Of course, given that Representative Paul Ryan gave the official Republican response, some people–as usual–were more interested in bashing him, than in getting their facts straight regarding the state of the Union. Peter Suderman mocks these people:
. . . As far as I can tell, the new Democratic line on Ryan goes something like this: He’s the Republican mastermind who will destroy Social Security through a dastardly privatization scheme (bwa-ha-ha-ha! ahem.). He’s not ransoming the world for a mere one beeeeeeeeelion dollars; he’s slashing entitlements to the tune of hundreds of times that. Now that he’s been granted sole access to the GOP’s World-Shattering Budget Weapon, the rest of the Republicans in Congress are just his henchmen, and he will be free to implement his ultimate plan: the, er…Roadmap For America’s Future, which doesn’t sound scary, OK, but trust us, it is . . .
[. . .]
. . . But what exactly is this master plan that Americans should be so fearful of? It’s a plan to take the federal budget—currently humming down the path to fiscal disaster—and hopefully make it (gasp!) financially sustainable. It’s a plan to ensure that Social Security, which started paying out more than it takes in last year and relies on an imaginary trust fund in order to keep its books, can actually afford its obligations. It’s a plan to cap Medicare spending, and keep the growth of health care obligations from wrecking the federal budget by giving individuals the power to pick their own insurance plans. It’s a plan that would make no changes whatsoever for anyone who is a decade away from the retirement age. It’s a plan to balance the budget, eventually. Not now. Not next year. Not a decade from now, or even two. But in 2063.
Despite the implication that most of the GOP is now following Ryan’s lead, it’s also a plan that most Republican members of Congress have long been hesitant to endorse—and a plan that Ryan has explicitly said he will not impose this year. Those closest GOP leadership has come to giving the plan the nod is Majority Leader Eric Cantor’s non-commital statement this week that “the direction in which the roadmap goes is something we need—we need to embrace.” You see how they are all under his control, don’t you?
If you insist on wanting something to be legitimately scared of, Suderman is happy to oblige you:
Meanwhile, back at the White House: What about our hero, President Obama? What will he do? How will he take down this existential threat? I hate spoilers as much as your next fanboy, but here’s a preview of the next issue before it hits stands: Although the president will call for reducing the federal government’s mammoth budget deficit, he will heroically not propose to cut Social Security. Super!

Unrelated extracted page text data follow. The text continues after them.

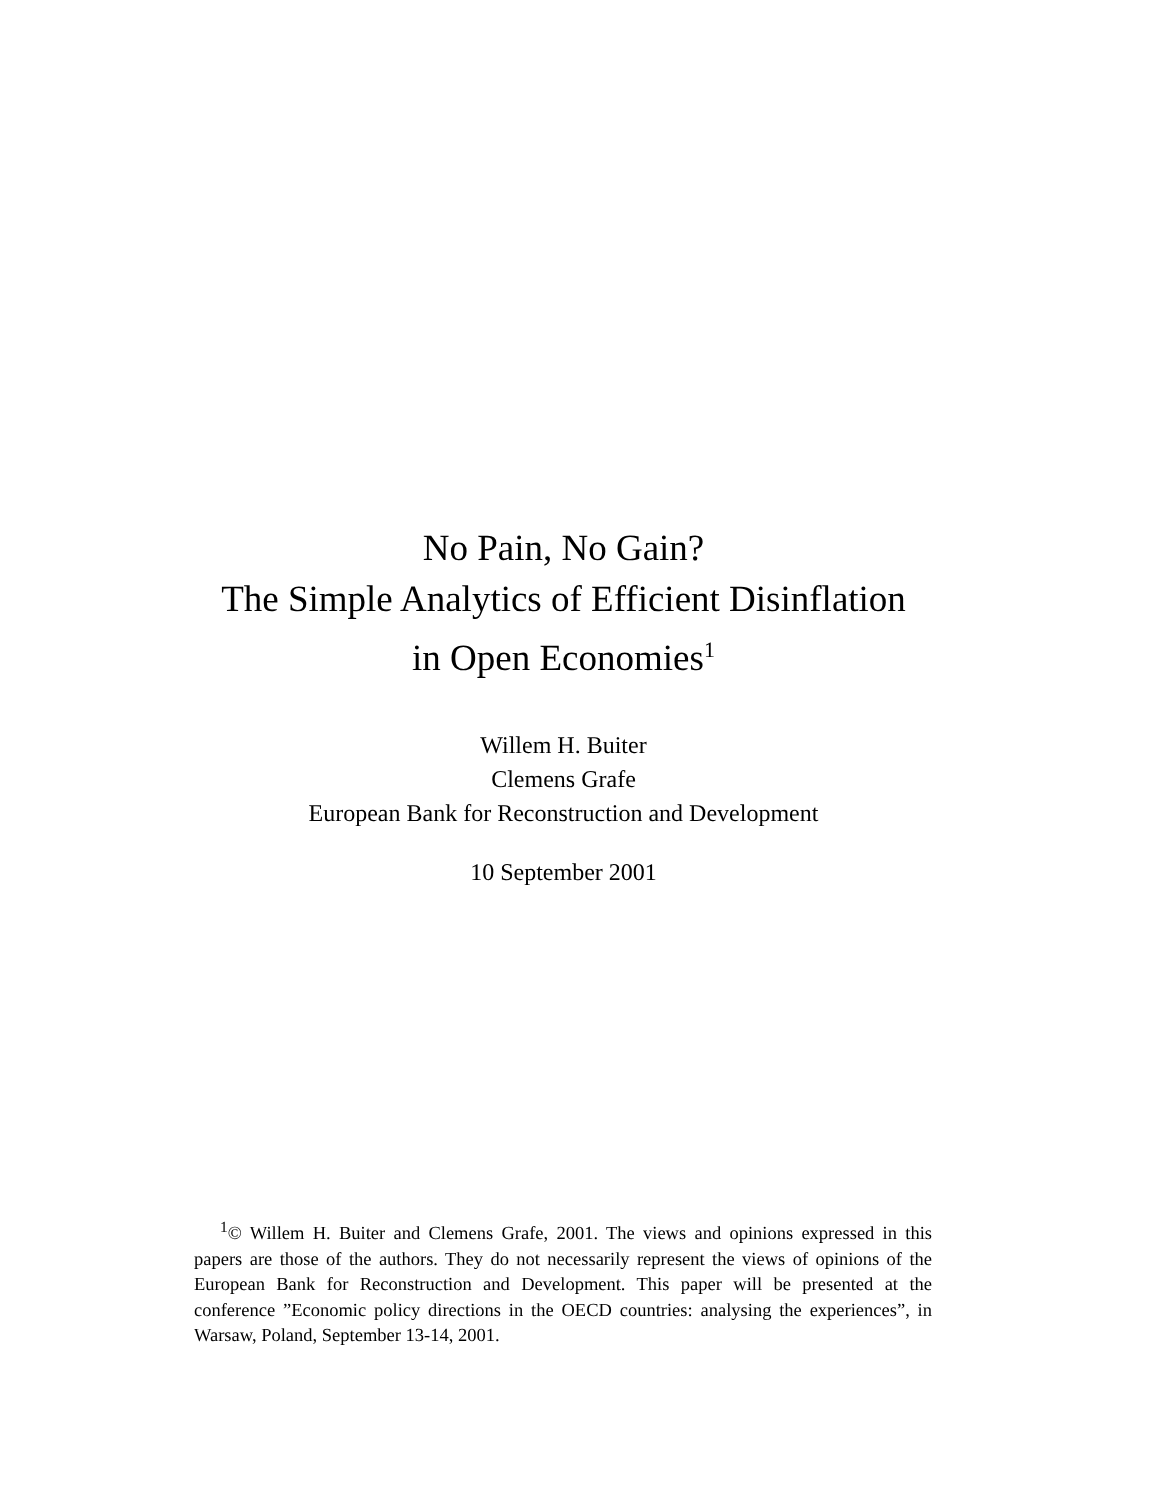No Pain, No Gain?
The Simple Analytics of Efficient Disinflation
in Open Economies<sup>1</sup>
Willem H. Buiter
Clemens Grafe
European Bank for Reconstruction and Development
10 September 2001
<sup>1</sup>© Willem H. Buiter and Clemens Grafe, 2001. The views and opinions expressed in this papers are those of the authors. They do not necessarily represent the views of opinions of the European Bank for Reconstruction and Development. This paper will be presented at the conference ”Economic policy directions in the OECD countries: analysing the experiences”, in Warsaw, Poland, September 13-14, 2001.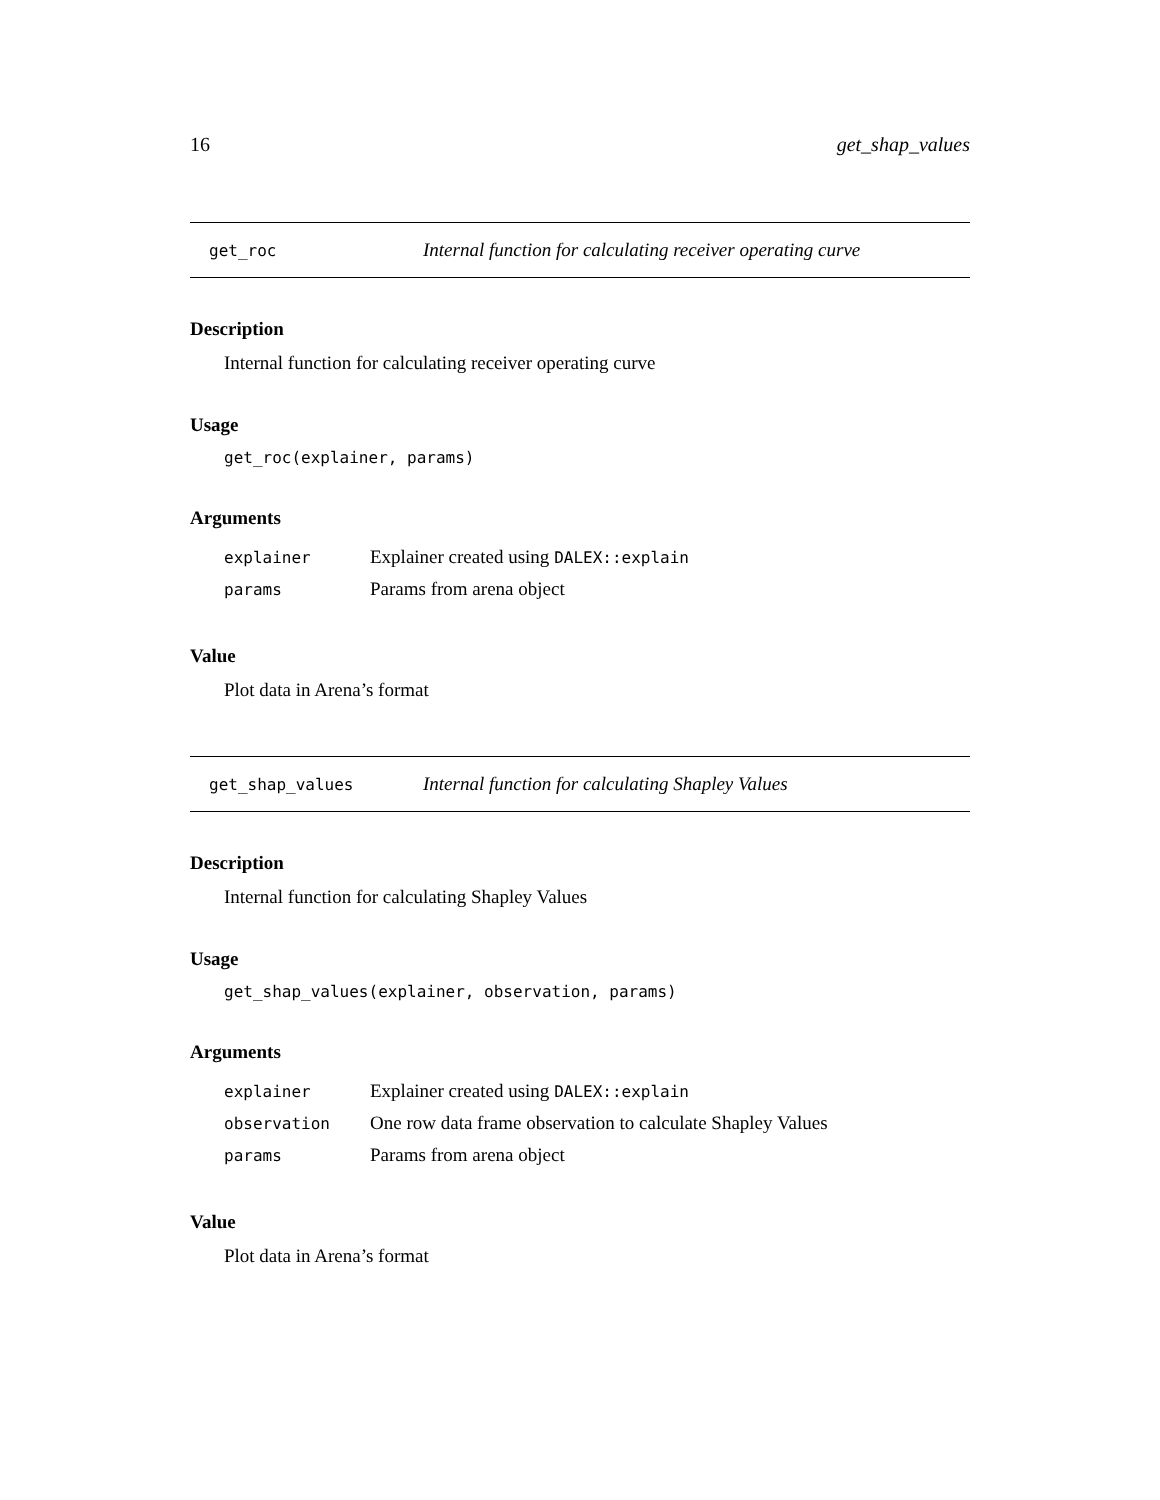16 get_shap_values
get_roc Internal function for calculating receiver operating curve
Description
Internal function for calculating receiver operating curve
Usage
get_roc(explainer, params)
Arguments
| explainer | Explainer created using DALEX::explain |
| params | Params from arena object |
Value
Plot data in Arena’s format
get_shap_values Internal function for calculating Shapley Values
Description
Internal function for calculating Shapley Values
Usage
get_shap_values(explainer, observation, params)
Arguments
| explainer | Explainer created using DALEX::explain |
| observation | One row data frame observation to calculate Shapley Values |
| params | Params from arena object |
Value
Plot data in Arena’s format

Oh, and also: That whole “I will veto bills with earmarks” pledge from President Obama? Turns out that promise wasn’t serious. To be fair to the President, of course, while his speech certainly deserves criticism, some critics–like Paul Krugman, for example–continue to show that they should not be taken seriously, and make the President look good by trying to beat up on him. I am sure that the White House’s political shop is grateful.
All in all, however, a disappointing policy presentation by the President. If this is Change We Can Believe In, then I would hate to see what unimaginative Executive Branch drudgery would look like.